What you will do: From the records below, extract only the lines running from the line with "vfov_deg: 65.3" to the line with "f_number: 1.9", both lines included, reproducing them exactly.

[Data items]

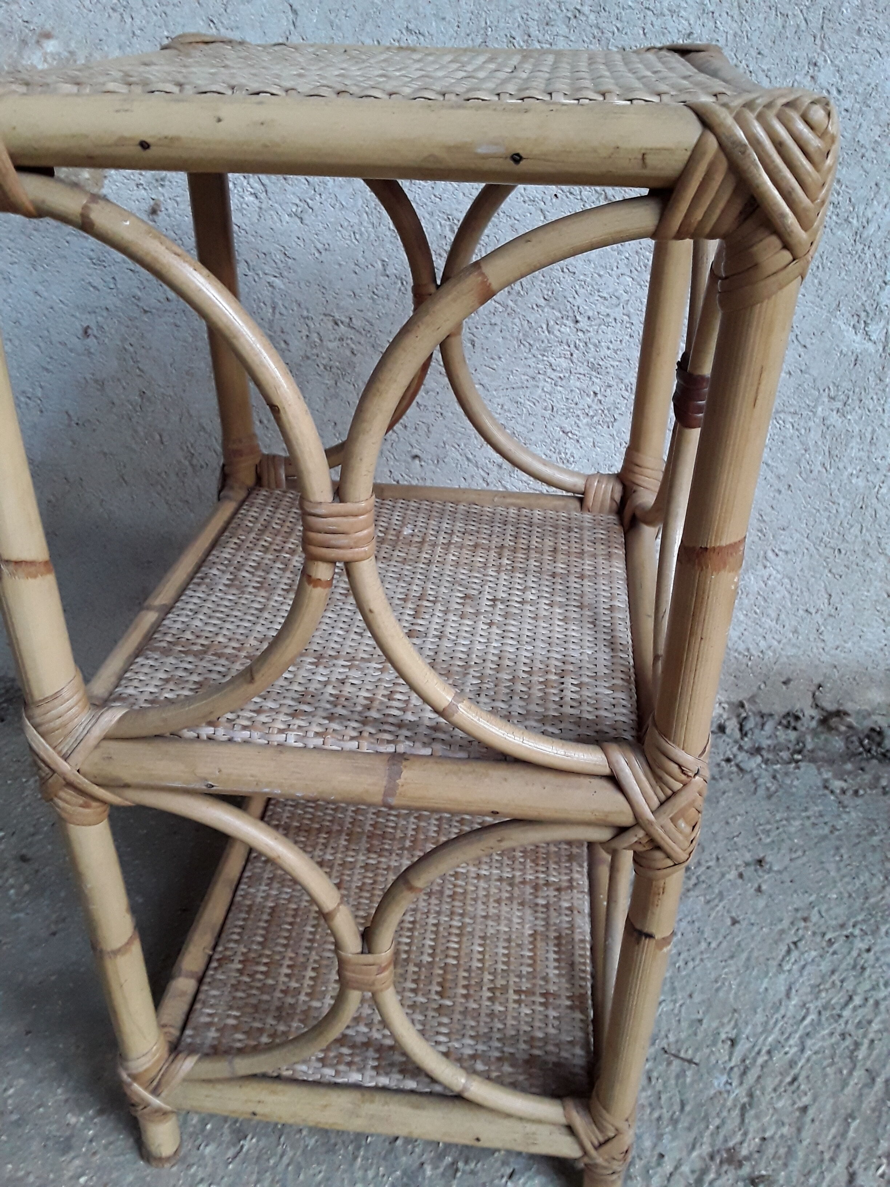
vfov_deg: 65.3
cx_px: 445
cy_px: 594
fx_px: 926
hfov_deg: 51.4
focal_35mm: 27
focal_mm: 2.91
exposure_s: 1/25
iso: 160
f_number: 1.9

* * *

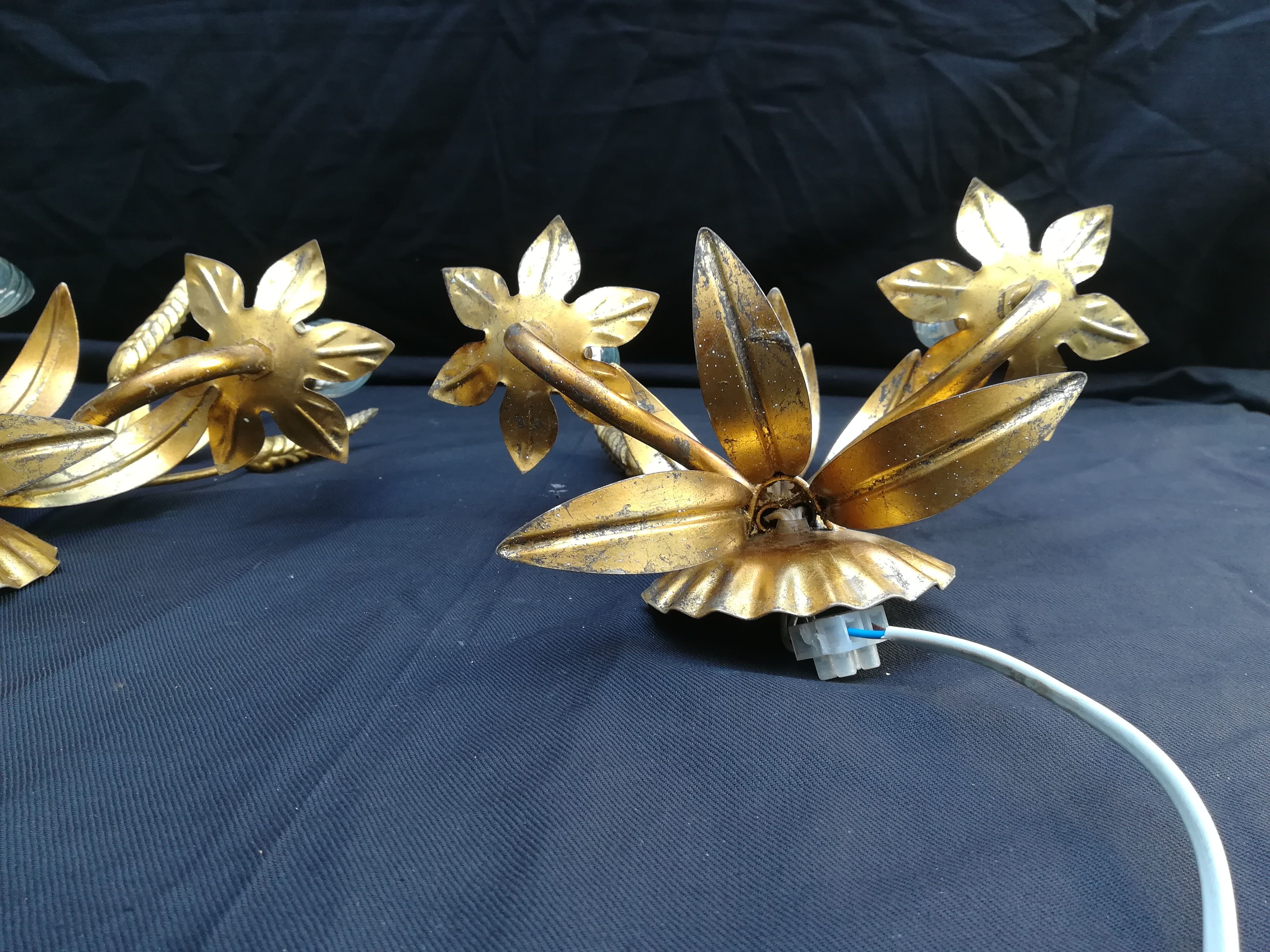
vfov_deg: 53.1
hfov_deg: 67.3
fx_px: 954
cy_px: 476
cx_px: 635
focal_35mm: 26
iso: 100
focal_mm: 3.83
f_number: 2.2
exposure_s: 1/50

* * *

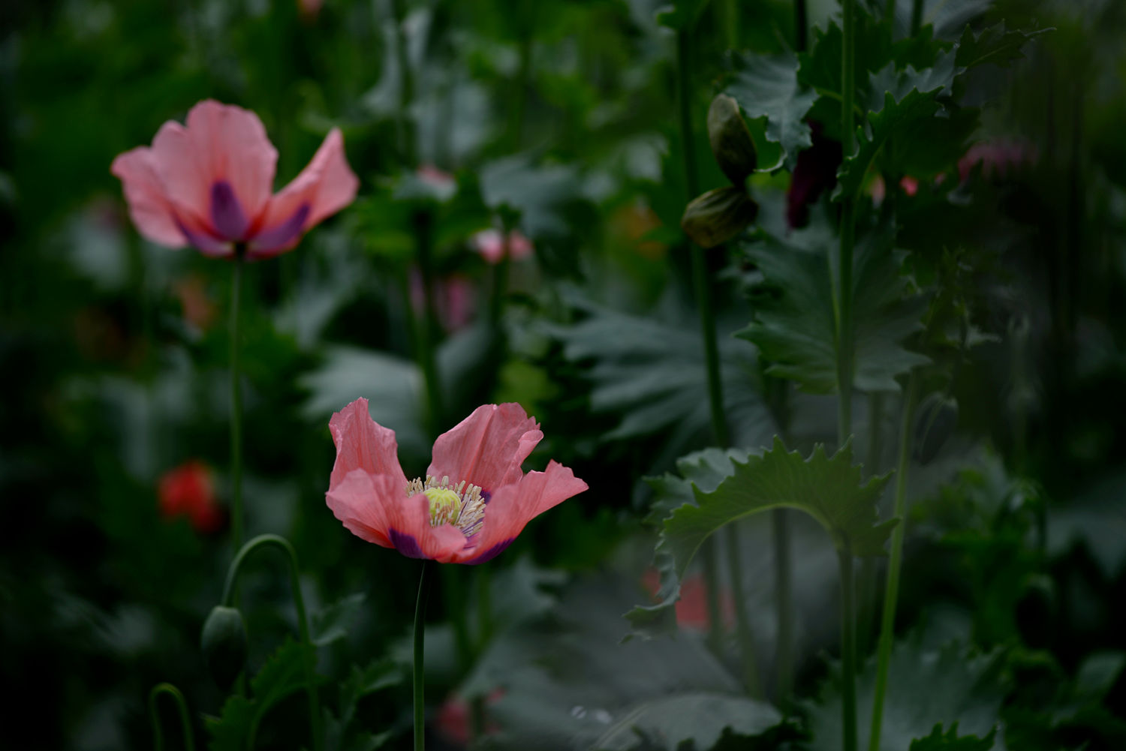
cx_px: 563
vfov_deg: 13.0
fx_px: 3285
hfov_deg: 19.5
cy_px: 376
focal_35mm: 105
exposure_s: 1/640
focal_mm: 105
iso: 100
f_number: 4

Written answer:
vfov_deg: 65.3
cx_px: 445
cy_px: 594
fx_px: 926
hfov_deg: 51.4
focal_35mm: 27
focal_mm: 2.91
exposure_s: 1/25
iso: 160
f_number: 1.9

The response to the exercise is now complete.